In the United States, even the most ambitious climate plan, proposed by Presidential frontrunner Joe Biden, targets a carbon-free power sector by as late as 2035. The Russian Federation’s NDC target is “critically insufficient” to stay within the Paris thresholds.

Japan, the sixth-most polluting country, plans to install new coal-fired plants of 18 GW (gigawatt) capacity instead of shutting down the old ones. This would increase its existing coal capacity by 40 per cent. Japan’s energy minister Kajiyama Hiroshi says since it does not have the potential to develop renewable energy, it would provide technological and financial support. At present, Japan is the second-biggest funder of coal.

Norway has adopted a similar route. It has lowered its emissions but given billions of dollars to coal-mining firms. 

Germany, the biggest contributor to carbon emissions in the European Union, aims to phase out coal by 2038. An equitable schedule would require the country to phase it out by 2030. So Germany’s 55 per cent emissions reduction target for 2030 is highly insufficient.

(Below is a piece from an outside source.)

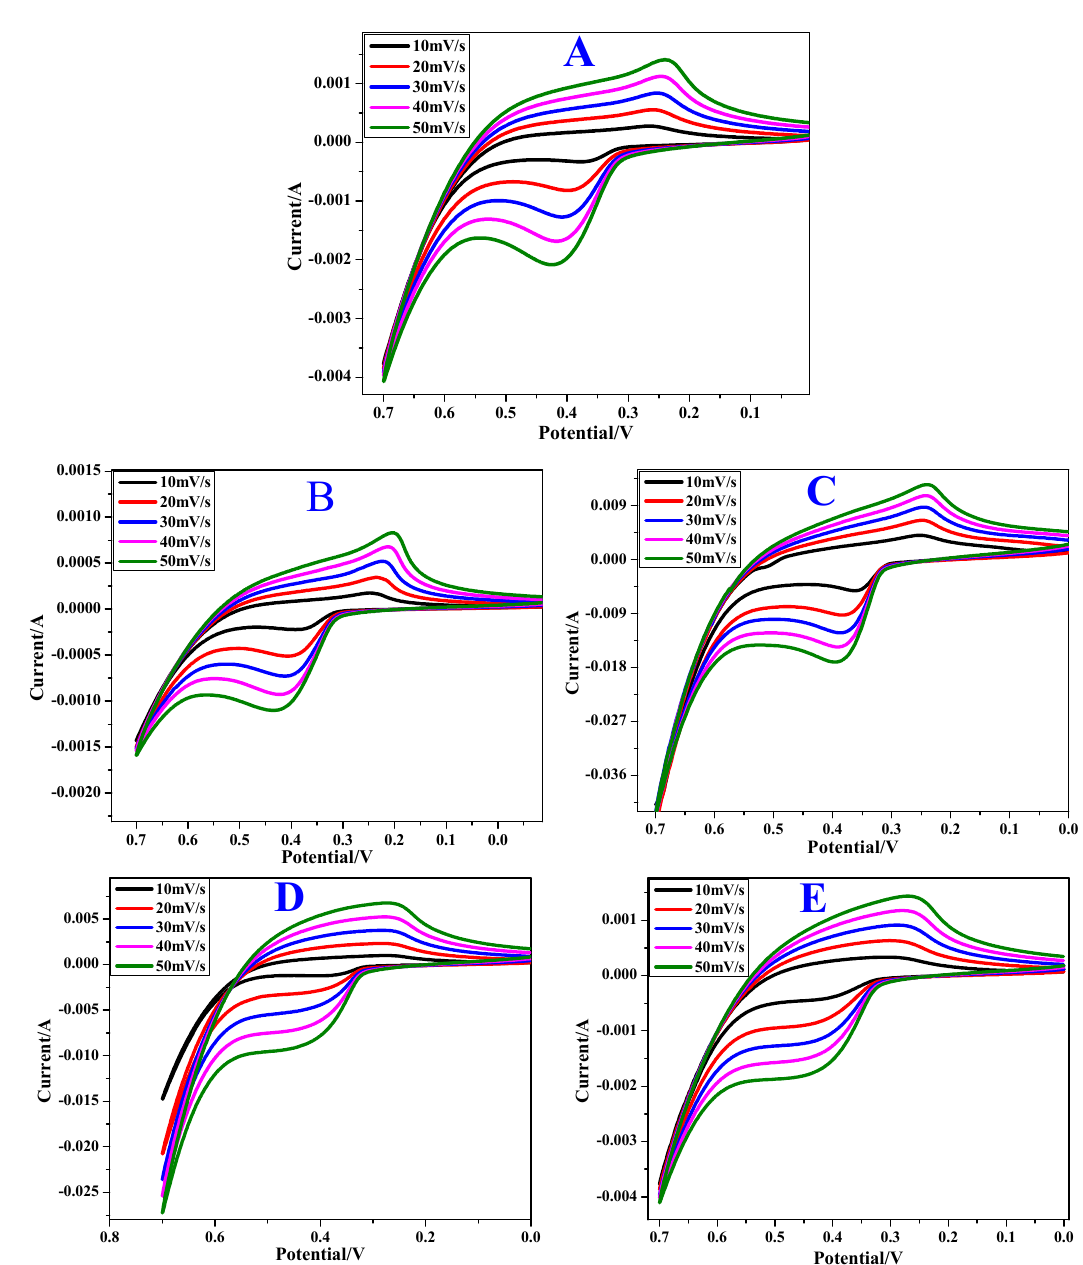
Figure 10. Cyclic voltammogram of ( A ) pristine NiO, ( B ) pristine NiO with PEG, ( C ) NiO with PEG and 1 wt% Li, ( D ) NiO with PEG and 2 wt% Li, ( E ) NiO with PEG and 5 wt% Li at various scan rates.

Big polluters like Australia, Indonesia, Mexico and South Korea have not even considered phasing out coal. Australia and Indonesia are the biggest coal exporters in the world.

China, the biggest contributor to carbon emissions, is on a totally different trajectory. It has an installed coal capacity of 973 GW (much of this underutilised) and plans to add another 199 GW. It is also the biggest international coal funder.

India may have started focusing on renewable energy but coal still provides over three-fourths of its electricity. It is constructing new 60 GW capacity coal-based plants and plans to build even more. So by 2030, coal will still have a major share in India’s power generation.

Studies show the reality is grimmer than suggested by IPCC. A 2020 study by Geneva-based World Climate Research Program shows that Earth’s atmosphere is much more sensitive to CO2 than perceived so far. It says the temperature rise caused by doubling of CO2 levels since pre-industrial times (estimated to be 260-290 ppm) would trigger 2.6°C to 4.1°C in average warming, putting the lowest rise more than one degree above scientists’ previous estimated range of 1.5°C to 4.5°C.

In another study published in Nature Scientific Reports, Thomas Chalk, a researcher at the University of Southampton, warns, “Our CO2 levels are rising at about 2.5 ppm per year, meaning by 2025 we will have exceeded anything seen in the last 3.3 million years.”

If the new NDCs are not serious about rapid phase-out of carbon-intensive energy, decades of planetary crisis await.